Text excerpt:

    “My child had all the recommended vaccines according to schedule. Besides health reasons, many schools look for this in their health records before deciding to accept them for enrolment,” Allison continues. “It's also better for the family because I'm currently pregnant and would like to protect myself and the baby.”


    Give the protection that you can give to your child
    Mitch Cruz-Peralta, senior brand manager/marketing consultant and mom to Noah, 2, believes that vaccination can help decrease the possibility of complications from particular diseases. “The environment today is totally different from how it was when I was growing up,” she explains. “The surroundings are dirtier and I cannot risk my son getting sick.

    Mitch takes this stand even if she hears several views on vaccines everywhere, and even if she contracted chicken pox and typhoid, despite being vaccinated. “I was never on the critical side,” she claims.

    “When I was pregnant and had a possible exposure to someone with mumps, the first thing my OB asked me was whether I was vaccinated or had mumps in the past,” Mitch shares. “Good thing I was vaccinated; though it does not guarantee that I won't get it again, it lessens the risk.”

What you will do:
• A. According to the vaccination text, which two diseases did Mitch contract even though she had been vaccinated?
• B. Pick up the vaccination text after its final sentence and continue it.

Supplied information:
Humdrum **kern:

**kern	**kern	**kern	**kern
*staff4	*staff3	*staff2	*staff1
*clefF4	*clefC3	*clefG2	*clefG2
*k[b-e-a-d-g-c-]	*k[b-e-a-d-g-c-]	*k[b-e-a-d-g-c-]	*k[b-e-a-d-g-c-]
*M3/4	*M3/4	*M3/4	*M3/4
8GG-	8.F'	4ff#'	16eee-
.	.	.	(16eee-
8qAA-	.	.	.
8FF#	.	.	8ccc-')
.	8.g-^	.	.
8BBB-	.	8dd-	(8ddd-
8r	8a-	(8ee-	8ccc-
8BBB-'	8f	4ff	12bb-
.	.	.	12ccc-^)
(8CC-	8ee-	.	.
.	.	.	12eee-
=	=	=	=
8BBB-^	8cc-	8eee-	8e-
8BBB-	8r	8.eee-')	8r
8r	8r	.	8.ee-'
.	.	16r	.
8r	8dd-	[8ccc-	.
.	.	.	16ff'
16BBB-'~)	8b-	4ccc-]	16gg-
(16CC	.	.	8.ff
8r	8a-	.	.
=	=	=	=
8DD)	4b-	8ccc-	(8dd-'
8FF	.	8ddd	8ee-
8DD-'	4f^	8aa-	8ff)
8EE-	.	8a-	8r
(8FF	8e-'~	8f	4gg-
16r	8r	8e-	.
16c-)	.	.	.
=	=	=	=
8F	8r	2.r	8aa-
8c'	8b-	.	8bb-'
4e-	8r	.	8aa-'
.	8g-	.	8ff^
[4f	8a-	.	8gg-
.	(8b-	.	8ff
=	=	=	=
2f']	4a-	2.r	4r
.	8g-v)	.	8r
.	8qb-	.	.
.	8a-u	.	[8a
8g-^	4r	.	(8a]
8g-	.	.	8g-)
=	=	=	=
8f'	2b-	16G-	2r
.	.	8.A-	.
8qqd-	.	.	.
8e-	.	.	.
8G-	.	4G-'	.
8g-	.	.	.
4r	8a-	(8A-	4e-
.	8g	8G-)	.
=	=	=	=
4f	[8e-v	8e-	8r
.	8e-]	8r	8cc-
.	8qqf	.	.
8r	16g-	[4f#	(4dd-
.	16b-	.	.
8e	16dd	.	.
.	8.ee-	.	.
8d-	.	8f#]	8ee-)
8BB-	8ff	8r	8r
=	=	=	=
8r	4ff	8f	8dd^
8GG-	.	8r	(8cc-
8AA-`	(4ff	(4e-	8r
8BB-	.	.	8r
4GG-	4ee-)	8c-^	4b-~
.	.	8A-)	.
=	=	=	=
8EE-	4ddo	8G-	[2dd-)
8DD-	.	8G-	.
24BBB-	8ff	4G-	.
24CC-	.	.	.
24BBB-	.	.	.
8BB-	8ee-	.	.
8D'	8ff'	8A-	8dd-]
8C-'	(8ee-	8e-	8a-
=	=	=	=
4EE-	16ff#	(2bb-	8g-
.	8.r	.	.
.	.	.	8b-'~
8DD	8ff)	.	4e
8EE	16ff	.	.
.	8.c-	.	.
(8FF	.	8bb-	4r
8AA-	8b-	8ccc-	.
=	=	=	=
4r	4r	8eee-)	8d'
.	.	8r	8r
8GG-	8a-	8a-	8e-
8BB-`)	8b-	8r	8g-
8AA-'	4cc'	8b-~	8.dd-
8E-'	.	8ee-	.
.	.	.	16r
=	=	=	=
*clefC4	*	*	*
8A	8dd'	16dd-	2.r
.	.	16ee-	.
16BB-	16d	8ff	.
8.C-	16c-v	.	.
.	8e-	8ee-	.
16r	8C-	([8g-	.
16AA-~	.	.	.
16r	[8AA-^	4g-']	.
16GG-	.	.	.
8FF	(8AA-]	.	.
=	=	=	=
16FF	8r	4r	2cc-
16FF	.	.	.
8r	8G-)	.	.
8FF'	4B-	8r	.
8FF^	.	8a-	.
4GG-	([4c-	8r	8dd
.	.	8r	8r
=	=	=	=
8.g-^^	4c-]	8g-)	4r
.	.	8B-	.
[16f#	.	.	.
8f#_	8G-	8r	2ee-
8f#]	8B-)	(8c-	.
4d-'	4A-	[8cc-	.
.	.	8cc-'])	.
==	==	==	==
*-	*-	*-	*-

Answers by item:
• A. Chicken pox and typhoid.

• B.
    For Mitch, vaccination plays an important role in the protection of children. “No amount of preparing and giving them food that is all natural or cleaning the house all the time can actually keep them safe,” she adds.

    “I want my child to have as much protection as he can. If he gets sick, then maybe it was meant to be but I can sleep at night, knowing that I tried my best to give him the protection I could give him. I don’t want to have regrets about not having him vaccinated.”

    Mitch’s son Noah received all the vaccine shots as advised by his pediatrician. “When I told the pedia that I am not comfortable with the MMR vaccine, he delayed giving it to Noah just so I could have peace of mind, though he said there is no scientific evidence that it delays brain development,” Mitch shares.

    Instead, Noah’s pediatrician told Mitch that she should be “more worried” about the Hepa A vaccine, and delayed giving it, too. “He gave the MMR vaccine when Noah was almost 2, because there was a growing number of measles cases in Manila.”
     

    A doctor’s stand on vaccines
    Dr. Daisy Espejo-Torina, a pediatrician who has been in practice for 10 years, says vaccination is primarily for her daughter Monique’s protection, and for the protection of other kids who can’t get vaccinated.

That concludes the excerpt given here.